I'm thankful for that tall, good looking guy who was SO wrong for me and who hacked my email and read the snark I sent to my mother about him. He gave me one of my most favorite memories with that sky. I thought of him three months ago when I was in Provincetown by myself looking at the ocean and the sky (pictured above) and feeling totally content. I closed my eyes and took a really deep breath and there he was. Not in a creepy way. I'd never call him or reach out or try to bust up his marriage to the sweet red head, I just took a minute to remember the good stuff he brought my way and then I let him go. 

I've always been a person who wants to burn shit down when it ends. I don't want to remember you, think about you, acknowledge you, or believe you ever existed.

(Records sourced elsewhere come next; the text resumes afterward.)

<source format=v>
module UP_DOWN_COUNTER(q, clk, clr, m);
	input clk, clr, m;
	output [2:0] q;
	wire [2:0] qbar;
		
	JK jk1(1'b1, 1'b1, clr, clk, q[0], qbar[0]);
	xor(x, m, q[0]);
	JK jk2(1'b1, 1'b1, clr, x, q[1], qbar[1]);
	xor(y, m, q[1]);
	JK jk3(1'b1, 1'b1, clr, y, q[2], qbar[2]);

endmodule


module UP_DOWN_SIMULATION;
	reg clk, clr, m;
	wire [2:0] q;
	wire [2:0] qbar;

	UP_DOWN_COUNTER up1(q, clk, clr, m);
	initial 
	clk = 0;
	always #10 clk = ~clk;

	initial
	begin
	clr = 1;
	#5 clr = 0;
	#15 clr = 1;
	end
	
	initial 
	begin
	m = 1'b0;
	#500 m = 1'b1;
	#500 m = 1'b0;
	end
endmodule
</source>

Go away. You didn't last forever, you probably hurt me, so now you don't exist. I want to knock that off. I think it's important as we move through life and relationships to remember that just because it didn't end in forever, it doesn't mean we shouldn't keep a little piece of it. Over the years I've subconsciously collected the special ones, despite the things they did or I did that resulted in a parting of ways. I'm thankful to them for the things they said that made me laugh, the people they introduced me to, and the wide open spaces that helped me breathe.


  1. Replies
    1. Thank you, my friend.

  2. OH sweetie. SWEETIE. We are going to connect in about a million ways. Are you a hugger? No? Well, I'm going to hug the living SHIT out of you when I meet you, but I promise I will stop before panic sets in. Also, expect me to have at least one moment of anxiety while in Boston. I have anxiety and it hits at the worst times (traveling always triggers it). You are awesome.

    1. Oh I'm a BIG hugger. There will be hugging, no doubt.